PROBLEM SET
1. From the passage on Caucasian separatism, list every place where the Confederation of Peoples of the Caucasus is said to have fought.
2. Extend the passage on Caucasian separatism, picking up after its last sentence.

The government of Ichkeria is currently in exile. Ichkeria was recognized as “temporarily occupied” by Ukrainian parliament in 2022. Currently there are Chechen volunteers fighting for the Ukrainian army with the goal to restore independence. Other Chechen separatist movements, such as Adat People's Movement, operate independently from Ichkerian government. Chechen separatists are represented on the Free Nations of Russia Forum.

 The Confederation of Mountain Peoples of the Caucasus (or Confederation of Peoples of the Caucasus) is a proposed state within the borders of Russia's Caucasian republics, South Ossetia and Abkhazia. The symbols used by the separatists are based on symbols of The Mountainous Republic of the Northern Caucasus. The main movement of the separatists is the Confederation of Peoples of the Caucasus, a paramilitary organization that fought in Chechnya, Abkhazia and South Ossetia. The organization became inactive after its leader, Yusup Soslambekov, was assassinated in 2002.

The idea of a unified Caucasian Republic is also supported by other movements.

DATA BELOW
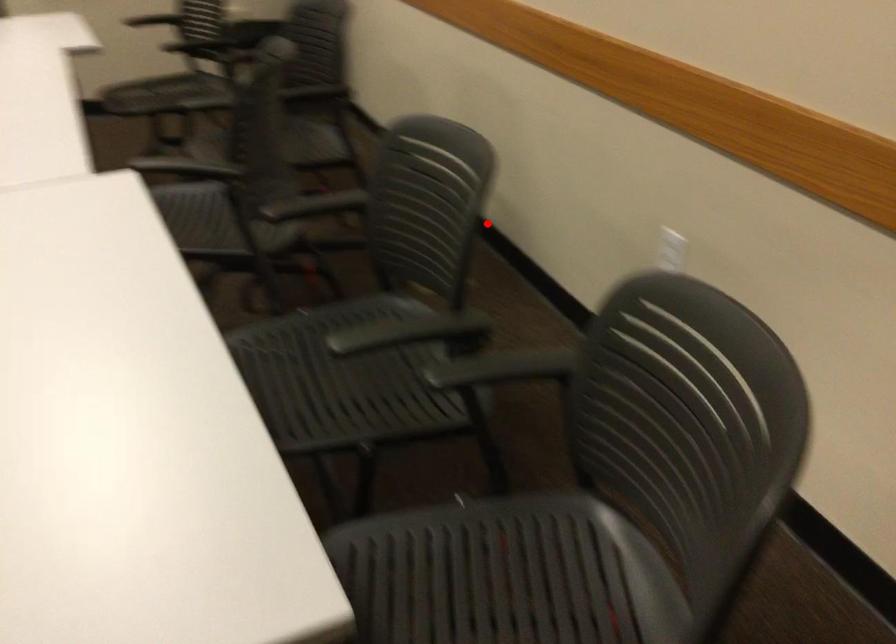
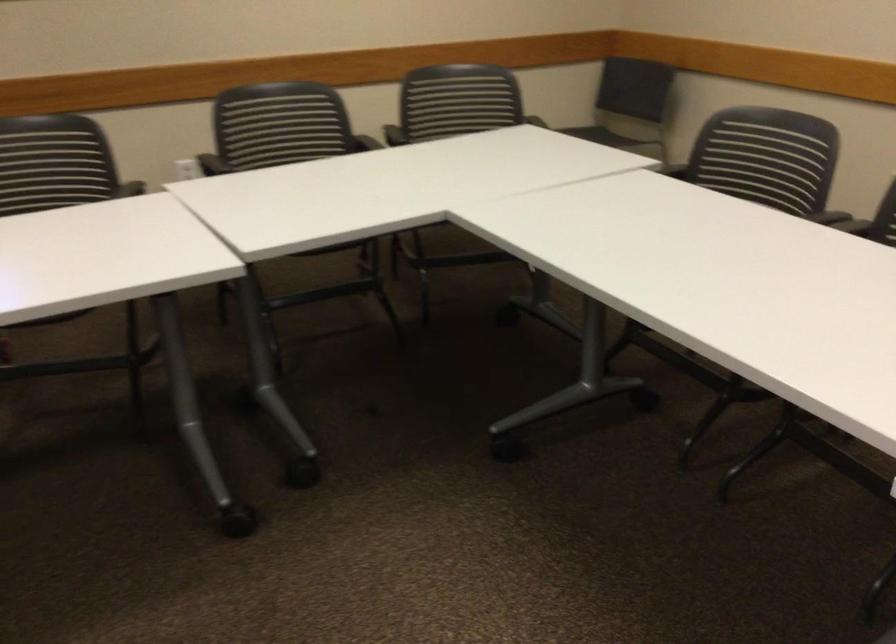
Locate, in the second image, the point that corresponds to the highlighted location in the first image.

(280, 124)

ANSWERS PROVIDED
1. Chechnya, Abkhazia, South Ossetia

2.
 Circassia is proposed state that covers the land which was historically inhabited by Circassian people, such as Adygeya (Part of Southern Federal District), north Kabardino-Balkaria, north Karachay–Cherkessia, south-east Krasnodar Krai, and south Stavropol Krai. The independence of Circassia has some support in the republics, but most of the support comes from the Circassian diaspora and International Circassian Association. After the independence of Abkhazia and South Ossetia the separatism in Circassian regions started to grow. Circassian separatists are represented on the Free Nations of Russia Forum.

Circassian nationalists protested the 2014 Sochi Olympiad due to the fact that Sochi used to be a Circassian city before the Circassian genocide.

 Dagestan separatism can refer to the idea of an independent united Dagestan or disunited independent states, such as Aghulistan, Avaria, Lezgistan, Darginstan, Lakistan, Rutulstan and Tabarasanstan. Proponents of a united Dagestan want to create a multiethnic state. Some of the local separatist movements have been represented in the UNPO.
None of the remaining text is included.